_Your instructions_:
Looking at the listing below, give the number of lines in which the string "includes" appears, and add nothing else.

_Exercise inputs_:
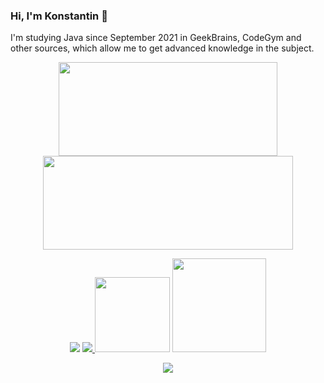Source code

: ### Hi, I'm Konstantin 👋

I'm studying Java since September 2021 in GeekBrains, CodeGym and other sources, which allow me to get advanced knowledge in the subject.

<p align = 'center'>
 <a href="https://github-readme-stats.vercel.app/api?username=kastkest&show_icons=true&count_private=true"><img height="150" width="350" src="https://github-readme-stats.vercel.app/api?username=kastkest&show_icons=true&count_private=true" /></a>
<a href="https://github.com/kastkest/github-readme-stats"><img height=150 width=400 src="https://github-readme-stats.vercel.app/api/top-langs/?username=kastkest&layout=compact" /></a>
 </p>

<p align="center"><a target="_blank" href="https://www.linkedin.com/in/konstantin-kasterov-78329985/" ><img src="https://img.shields.io/badge/LinkedIn-0077B5?style=for-the-badge&logo=linkedin&logoColor=white"  /></a>        <a target="_blank" href="https://t.me/ledeburit" ><img src="https://img.shields.io/badge/Telegram-2CA5E0?style=for-the-badge&logo=telegram&logoColor=white" /></a><a target="_blank" href="https://javarush.ru/users/2796417" > <img src="https://www.pikpng.com/pngl/b/204-2048656_java-rush-1677-graphics-clipart.png" width="120" /></a> <a target="_blank" href="https://gb.ru/users/6814737" > <img src="https://itskill.me/wp-content/uploads/2021/08/geekbrains.png" width="150"/></a></p>

<p align="center"><img src="https://komarev.com/ghpvc/?username=kastkest&color=blue" />




<!--
**kastkest/kastkest** is a ✨ _special_ ✨ repository because its `README.md` (this file) appears on your GitHub profile.

Here are some ideas to get you started:

- 🔭 I’m currently working on ...
- 🌱 I’m currently learning ...
- 👯 I’m looking to collaborate on ...
- 🤔 I’m looking for help with ...
- 💬 Ask me about ...
- 📫 How to reach me: ...
- 😄 Pronouns: ...
- ⚡ Fun fact: ...
-->
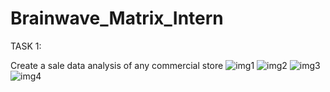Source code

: # Brainwave_Matrix_Intern
TASK 1:


Create a sale data analysis of any commercial store
![img1](https://github.com/priya-08B/Brainwave_Matrix_Intern/assets/146112760/973104ab-d6cf-4ff3-8561-1476fd33a8b6)
![img2](https://github.com/priya-08B/Brainwave_Matrix_Intern/assets/146112760/198f74af-5f43-4a04-8c1d-9875a427bbd8)
![img3](https://github.com/priya-08B/Brainwave_Matrix_Intern/assets/146112760/ccf40a9e-165f-4027-bfaf-6b9cdce159b1)
![img4](https://github.com/priya-08B/Brainwave_Matrix_Intern/assets/146112760/a31690c4-e266-4f41-8d95-c95b8b3abcdc)
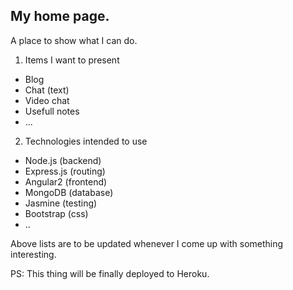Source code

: ## My home page.

A place to show what I can do.

1. Items I want to present
* Blog
* Chat (text)
* Video chat
* Usefull notes
* ...

2. Technologies intended to use
* Node.js (backend)
* Express.js (routing)
* Angular2 (frontend)
* MongoDB (database)
* Jasmine (testing)
* Bootstrap (css)
* ..

Above lists are to be updated whenever I come up with something interesting.

PS: This thing will be finally deployed to Heroku.

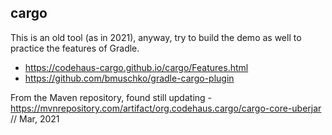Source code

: ## cargo

This is an old tool (as in 2021), anyway, try to build the demo as well to practice the features of Gradle.

- https://codehaus-cargo.github.io/cargo/Features.html
- https://github.com/bmuschko/gradle-cargo-plugin

From the Maven repository, found still updating - https://mvnrepository.com/artifact/org.codehaus.cargo/cargo-core-uberjar // Mar, 2021
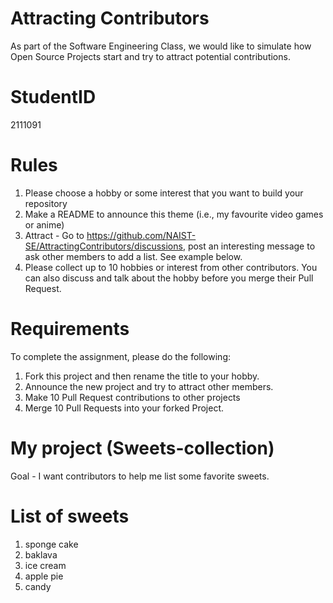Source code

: # Attracting Contributors
As part of the Software Engineering Class, we would like to simulate how Open Source Projects start and try to attract potential contributions.

# StudentID

2111091

# Rules

1. Please choose a hobby or some interest that you want to build your repository
2. Make a README to announce this theme (i.e., my favourite video games or anime)
3. Attract - Go to https://github.com/NAIST-SE/AttractingContributors/discussions, post an interesting message to ask other members to add a list. See example below.
4. Please collect up to 10 hobbies or interest from other contributors. You can also discuss and talk about the hobby before you merge their Pull Request.

# Requirements
To complete the assignment, please do the following:
1. Fork this project and then rename the title to your hobby. 
2. Announce the new project and try to attract other members.
3. Make 10 Pull Request contributions to other projects
4. Merge 10 Pull Requests into your forked Project.

# My project (Sweets-collection)

Goal - I want contributors to help me list some favorite sweets.

# List of sweets

1. sponge cake
2. baklava
3. ice cream
4. apple pie
5. candy
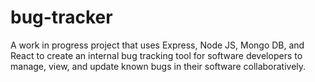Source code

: # bug-tracker
A work in progress project that uses Express, Node JS, Mongo DB, and React to create an internal bug tracking tool for software developers to manage, view, and update known bugs in their software collaboratively.
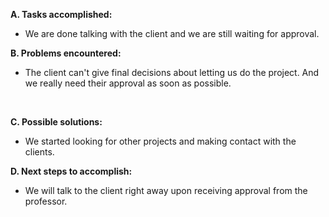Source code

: **A. Tasks accomplished:** <br>
- We are done talking with the client and we are still waiting for approval. <br>

<b>B. Problems encountered:</b> <br>
- The client can't give final decisions about letting us do the project. And we really need their approval as soon as possible.<br>
<br>

<b>C. Possible solutions:</b> <br>
- We started looking for other projects and making contact with the clients.<br>

<b>D. Next steps to accomplish:</b> <br>
- We will talk to the client right away upon receiving approval from the professor. <br>
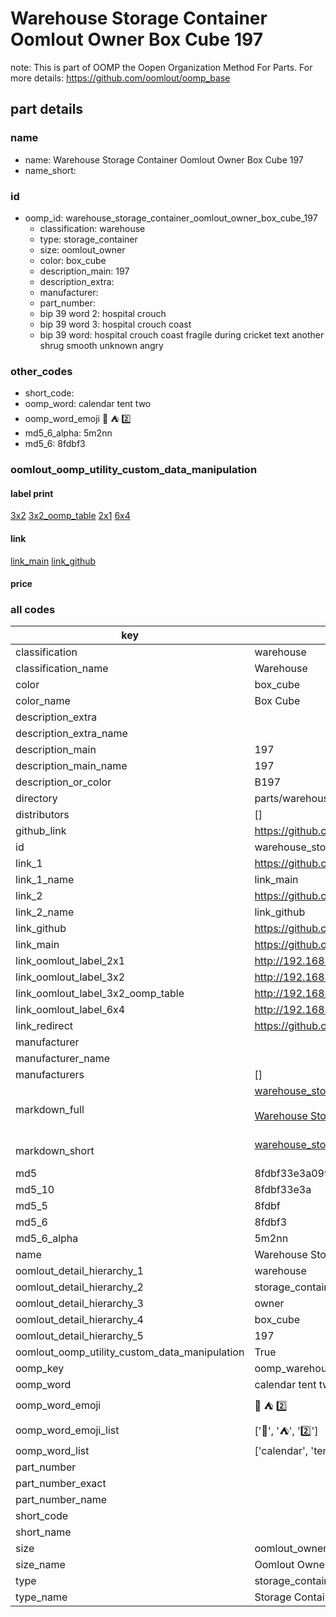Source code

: # Warehouse Storage Container Oomlout Owner Box Cube 197  

note: This is part of OOMP the Oopen Organization Method For Parts. For more details: https://github.com/oomlout/oomp_base

##  part details
  







### name
* name: Warehouse Storage Container Oomlout Owner Box Cube 197
* name_short: 
### id
* oomp_id: warehouse_storage_container_oomlout_owner_box_cube_197
  * classification: warehouse
  * type: storage_container
  * size: oomlout_owner
  * color: box_cube
  * description_main: 197
  * description_extra: 
  * manufacturer: 
  * part_number: 
  * bip 39 word 2: hospital crouch
  * bip 39 word 3: hospital crouch coast
  * bip 39 word: hospital crouch coast fragile during cricket text another shrug smooth unknown angry

### other_codes
* short_code: 
* oomp_word: calendar tent two
* oomp_word_emoji :calendar: :tent: :two:
* md5_6_alpha: 5m2nn
* md5_6: 8fdbf3






### oomlout_oomp_utility_custom_data_manipulation
#### label print
[3x2](http://192.168.1.245:1112/?label=oomp%205m2nn)
[3x2_oomp_table](http://192.168.1.108:1112/?label=oomp%205m2nn)
[2x1](http://192.168.1.242:1112/?label=oomp%205m2nn)
[6x4](http://192.168.1.55:1112/?label=oomp%205m2nn)    

#### link

[link_main](https://github.com/oomlout/oomlout_oomp_version_1_messy/tree/main/parts/warehouse_storage_container_oomlout_owner_box_cube_197) [link_github](https://github.com/oomlout/oomlout_oomp_version_1_messy/tree/main/parts/warehouse_storage_container_oomlout_owner_box_cube_197)                             

#### price







### all codes 
| key | value |  
| --- | --- |  
| classification | warehouse |  
| classification_name | Warehouse |  
| color | box_cube |  
| color_name | Box Cube |  
| description_extra |  |  
| description_extra_name |  |  
| description_main | 197 |  
| description_main_name | 197 |  
| description_or_color | B197 |  
| directory | parts/warehouse_storage_container_oomlout_owner_box_cube_197 |  
| distributors | [] |  
| github_link | https://github.com/oomlout/oomlout_oomp_part_src/tree/main/parts/warehouse_storage_container_oomlout_owner_box_cube_197 |  
| id | warehouse_storage_container_oomlout_owner_box_cube_197 |  
| link_1 | https://github.com/oomlout/oomlout_oomp_version_1_messy/tree/main/parts/warehouse_storage_container_oomlout_owner_box_cube_197 |  
| link_1_name | link_main |  
| link_2 | https://github.com/oomlout/oomlout_oomp_version_1_messy/tree/main/parts/warehouse_storage_container_oomlout_owner_box_cube_197 |  
| link_2_name | link_github |  
| link_github | https://github.com/oomlout/oomlout_oomp_version_1_messy/tree/main/parts/warehouse_storage_container_oomlout_owner_box_cube_197 |  
| link_main | https://github.com/oomlout/oomlout_oomp_version_1_messy/tree/main/parts/warehouse_storage_container_oomlout_owner_box_cube_197 |  
| link_oomlout_label_2x1 | http://192.168.1.242:1112/?label=oomp%205m2nn |  
| link_oomlout_label_3x2 | http://192.168.1.245:1112/?label=oomp%205m2nn |  
| link_oomlout_label_3x2_oomp_table | http://192.168.1.108:1112/?label=oomp%205m2nn |  
| link_oomlout_label_6x4 | http://192.168.1.55:1112/?label=oomp%205m2nn |  
| link_redirect | https://github.com/oomlout/oomlout_oomp_version_1_messy/tree/main/parts/warehouse_storage_container_oomlout_owner_box_cube_197 |  
| manufacturer |  |  
| manufacturer_name |  |  
| manufacturers | [] |  
| markdown_full | [warehouse_storage_container_oomlout_owner_box_cube_197](none)<br>[](none)<br>[Warehouse Storage Container Oomlout Owner Box Cube 197](none)<br><br> |  
| markdown_short | [warehouse_storage_container_oomlout_owner_box_cube_197](none)<br><br> |  
| md5 | 8fdbf33e3a099bf4cda215c6598d0b6f |  
| md5_10 | 8fdbf33e3a |  
| md5_5 | 8fdbf |  
| md5_6 | 8fdbf3 |  
| md5_6_alpha | 5m2nn |  
| name | Warehouse Storage Container Oomlout Owner Box Cube 197 |  
| oomlout_detail_hierarchy_1 | warehouse |  
| oomlout_detail_hierarchy_2 | storage_container |  
| oomlout_detail_hierarchy_3 | owner |  
| oomlout_detail_hierarchy_4 | box_cube |  
| oomlout_detail_hierarchy_5 | 197 |  
| oomlout_oomp_utility_custom_data_manipulation | True |  
| oomp_key | oomp_warehouse_storage_container_oomlout_owner_box_cube_197 |  
| oomp_word | calendar tent two |  
| oomp_word_emoji | :calendar: :tent: :two: |  
| oomp_word_emoji_list | [':calendar:', ':tent:', ':two:'] |  
| oomp_word_list | ['calendar', 'tent', 'two'] |  
| part_number |  |  
| part_number_exact |  |  
| part_number_name |  |  
| short_code |  |  
| short_name |  |  
| size | oomlout_owner |  
| size_name | Oomlout Owner |  
| type | storage_container |  
| type_name | Storage Container |  
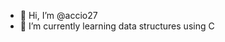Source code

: - 👋 Hi, I’m @accio27
- 🌱 I’m currently learning data structures using C

<!---
accio27/accio27 is a ✨ special ✨ repository because its `README.md` (this file) appears on your GitHub profile.
You can click the Preview link to take a look at your changes.
--->

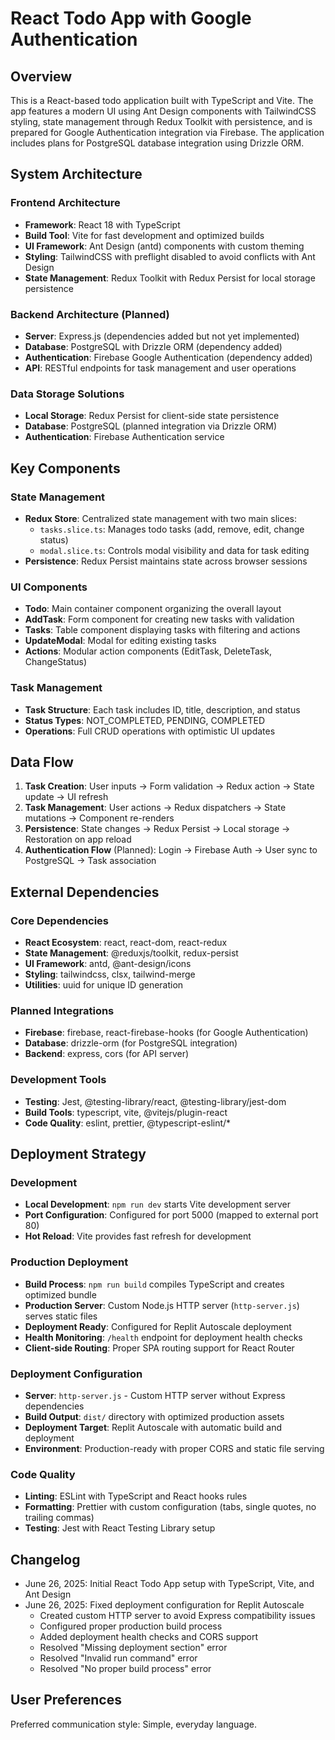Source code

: # React Todo App with Google Authentication

## Overview

This is a React-based todo application built with TypeScript and Vite. The app features a modern UI using Ant Design components with TailwindCSS styling, state management through Redux Toolkit with persistence, and is prepared for Google Authentication integration via Firebase. The application includes plans for PostgreSQL database integration using Drizzle ORM.

## System Architecture

### Frontend Architecture
- **Framework**: React 18 with TypeScript
- **Build Tool**: Vite for fast development and optimized builds
- **UI Framework**: Ant Design (antd) components with custom theming
- **Styling**: TailwindCSS with preflight disabled to avoid conflicts with Ant Design
- **State Management**: Redux Toolkit with Redux Persist for local storage persistence

### Backend Architecture (Planned)
- **Server**: Express.js (dependencies added but not yet implemented)
- **Database**: PostgreSQL with Drizzle ORM (dependency added)
- **Authentication**: Firebase Google Authentication (dependency added)
- **API**: RESTful endpoints for task management and user operations

### Data Storage Solutions
- **Local Storage**: Redux Persist for client-side state persistence
- **Database**: PostgreSQL (planned integration via Drizzle ORM)
- **Authentication**: Firebase Authentication service

## Key Components

### State Management
- **Redux Store**: Centralized state management with two main slices:
  - `tasks.slice.ts`: Manages todo tasks (add, remove, edit, change status)
  - `modal.slice.ts`: Controls modal visibility and data for task editing
- **Persistence**: Redux Persist maintains state across browser sessions

### UI Components
- **Todo**: Main container component organizing the overall layout
- **AddTask**: Form component for creating new tasks with validation
- **Tasks**: Table component displaying tasks with filtering and actions
- **UpdateModal**: Modal for editing existing tasks
- **Actions**: Modular action components (EditTask, DeleteTask, ChangeStatus)

### Task Management
- **Task Structure**: Each task includes ID, title, description, and status
- **Status Types**: NOT_COMPLETED, PENDING, COMPLETED
- **Operations**: Full CRUD operations with optimistic UI updates

## Data Flow

1. **Task Creation**: User inputs → Form validation → Redux action → State update → UI refresh
2. **Task Management**: User actions → Redux dispatchers → State mutations → Component re-renders
3. **Persistence**: State changes → Redux Persist → Local storage → Restoration on app reload
4. **Authentication Flow** (Planned): Login → Firebase Auth → User sync to PostgreSQL → Task association

## External Dependencies

### Core Dependencies
- **React Ecosystem**: react, react-dom, react-redux
- **State Management**: @reduxjs/toolkit, redux-persist
- **UI Framework**: antd, @ant-design/icons
- **Styling**: tailwindcss, clsx, tailwind-merge
- **Utilities**: uuid for unique ID generation

### Planned Integrations
- **Firebase**: firebase, react-firebase-hooks (for Google Authentication)
- **Database**: drizzle-orm (for PostgreSQL integration)
- **Backend**: express, cors (for API server)

### Development Tools
- **Testing**: Jest, @testing-library/react, @testing-library/jest-dom
- **Build Tools**: typescript, vite, @vitejs/plugin-react
- **Code Quality**: eslint, prettier, @typescript-eslint/*

## Deployment Strategy

### Development
- **Local Development**: `npm run dev` starts Vite development server
- **Port Configuration**: Configured for port 5000 (mapped to external port 80)
- **Hot Reload**: Vite provides fast refresh for development

### Production Deployment
- **Build Process**: `npm run build` compiles TypeScript and creates optimized bundle
- **Production Server**: Custom Node.js HTTP server (`http-server.js`) serves static files
- **Deployment Ready**: Configured for Replit Autoscale deployment
- **Health Monitoring**: `/health` endpoint for deployment health checks
- **Client-side Routing**: Proper SPA routing support for React Router

### Deployment Configuration
- **Server**: `http-server.js` - Custom HTTP server without Express dependencies
- **Build Output**: `dist/` directory with optimized production assets
- **Deployment Target**: Replit Autoscale with automatic build and deployment
- **Environment**: Production-ready with proper CORS and static file serving

### Code Quality
- **Linting**: ESLint with TypeScript and React hooks rules
- **Formatting**: Prettier with custom configuration (tabs, single quotes, no trailing commas)
- **Testing**: Jest with React Testing Library setup

## Changelog

- June 26, 2025: Initial React Todo App setup with TypeScript, Vite, and Ant Design
- June 26, 2025: Fixed deployment configuration for Replit Autoscale
  - Created custom HTTP server to avoid Express compatibility issues
  - Configured proper production build process
  - Added deployment health checks and CORS support
  - Resolved "Missing deployment section" error
  - Resolved "Invalid run command" error  
  - Resolved "No proper build process" error

## User Preferences

Preferred communication style: Simple, everyday language.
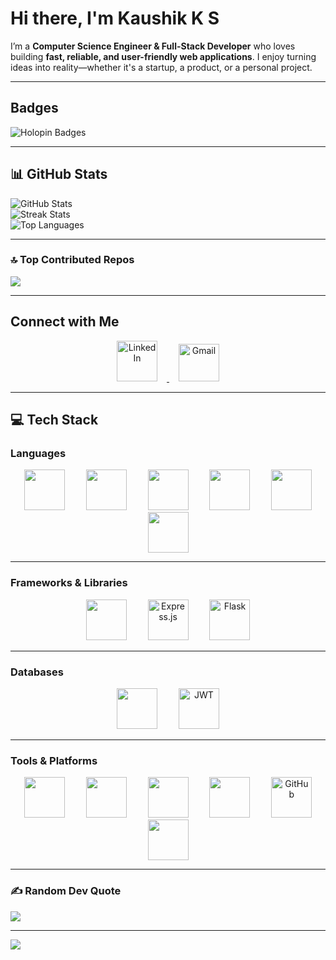 #  Hi there, I'm Kaushik K S 

I’m a **Computer Science Engineer & Full-Stack Developer** who loves building **fast, reliable, and user-friendly web applications**. I enjoy turning ideas into reality—whether it's a startup, a product, or a personal project.

---
## Badges
![Holopin Badges](https://holopin.me/kaushikkanduri)

---

## 📊 GitHub Stats

![GitHub Stats](https://github-readme-stats.vercel.app/api?username=codewkaushik404&theme=gruvbox_light&hide_border=false&include_all_commits=false&count_private=false)  
![Streak Stats](https://nirzak-streak-stats.vercel.app/?user=codewkaushik404&theme=gruvbox_light&hide_border=false)  
![Top Languages](https://github-readme-stats.vercel.app/api/top-langs/?username=codewkaushik404&theme=gruvbox_light&hide_border=false&include_all_commits=false&count_private=false&layout=compact)  

---

### 🔝 Top Contributed Repos
![](https://github-contributor-stats.vercel.app/api?username=codewkaushik404&limit=5&theme=dark&combine_all_yearly_contributions=true)

---
## Connect with Me

<p align="center">
  <a href="https://www.linkedin.com/in/kaushikkanduri/" target="_blank">
      <img src="https://img.icons8.com/fluency/65/linkedin.png" width="65" height="65" hspace="15" alt="LinkedIn" />
  </a>
  <a href="mailto:kaushikkanduri883@gmail.com" target="_blank">
      <img src="https://cdn.simpleicons.org/gmail/EA4335" width="65" height="60" hspace="15" alt="Gmail"/>
  </a>
</p>

---
## 💻 Tech Stack

### Languages
<p align="center">
  <img src="https://cdn.jsdelivr.net/gh/devicons/devicon/icons/c/c-original.svg" width="65" height="65" hspace="15"/>
  <img src="https://cdn.jsdelivr.net/gh/devicons/devicon/icons/html5/html5-original.svg" width="65" height="65" hspace="15"/>
  <img src="https://cdn.jsdelivr.net/gh/devicons/devicon/icons/css3/css3-original.svg" width="65" height="65" hspace="15"/>
  <img src="https://cdn.jsdelivr.net/gh/devicons/devicon/icons/java/java-original.svg" width="65" height="65" hspace="15"/>
  <img src="https://cdn.jsdelivr.net/gh/devicons/devicon/icons/javascript/javascript-original.svg" width="65" height="65" hspace="15"/>
  <img src="https://cdn.jsdelivr.net/gh/devicons/devicon/icons/python/python-original.svg" width="65" height="65" hspace="15"/>
</p>

---

### Frameworks & Libraries
<p align="center">
  <img src="https://cdn.jsdelivr.net/gh/devicons/devicon/icons/react/react-original.svg" width="65" height="65" hspace="15"/>
   <img src="https://skillicons.dev/icons?i=express" width="65" height="65" hspace="15" alt="Express.js"/>
   <img src="https://skillicons.dev/icons?i=flask" width="65" height="65" hspace="15" alt="Flask"/>
 
</p>

---

### Databases
<p align="center">
  <img src="https://cdn.jsdelivr.net/gh/devicons/devicon/icons/mongodb/mongodb-original.svg" width="65" height="65" hspace="15"/>
  <img src="https://cdn.iconscout.com/icon/free/png-512/free-jwt-3628927-3030165.png?f=webp&w=256" width="65" height="65" hspace="15" alt="JWT"/>
</p>

---

### Tools & Platforms
<p align="center">
  <img src="https://cdn.jsdelivr.net/gh/devicons/devicon/icons/docker/docker-original.svg" width="65" height="65" hspace="15"/>
  <img src="https://cdn.jsdelivr.net/gh/devicons/devicon/icons/kubernetes/kubernetes-plain.svg" width="65" height="65" hspace="15"/>
  <img src="https://cdn.jsdelivr.net/gh/devicons/devicon/icons/npm/npm-original-wordmark.svg" width="65" height="65" hspace="15"/>
  <img src="https://cdn.jsdelivr.net/gh/devicons/devicon/icons/git/git-original.svg" width="65" height="65" hspace="15"/>
  <img src="https://skillicons.dev/icons?i=github" width="65" height="65" hspace="15" alt="GitHub"/>
  <img src="https://cdn.jsdelivr.net/gh/devicons/devicon/icons/githubactions/githubactions-original.svg" width="65" height="65" hspace="15"/>
</p>

---

### ✍️ Random Dev Quote
![](https://quotes-github-readme.vercel.app/api?type=horizontal&theme=dark)

---

[![](https://visitcount.itsvg.in/api?id=codewkaushik404&icon=7&color=9)](https://visitcount.itsvg.in)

_Answer to this problem_:
2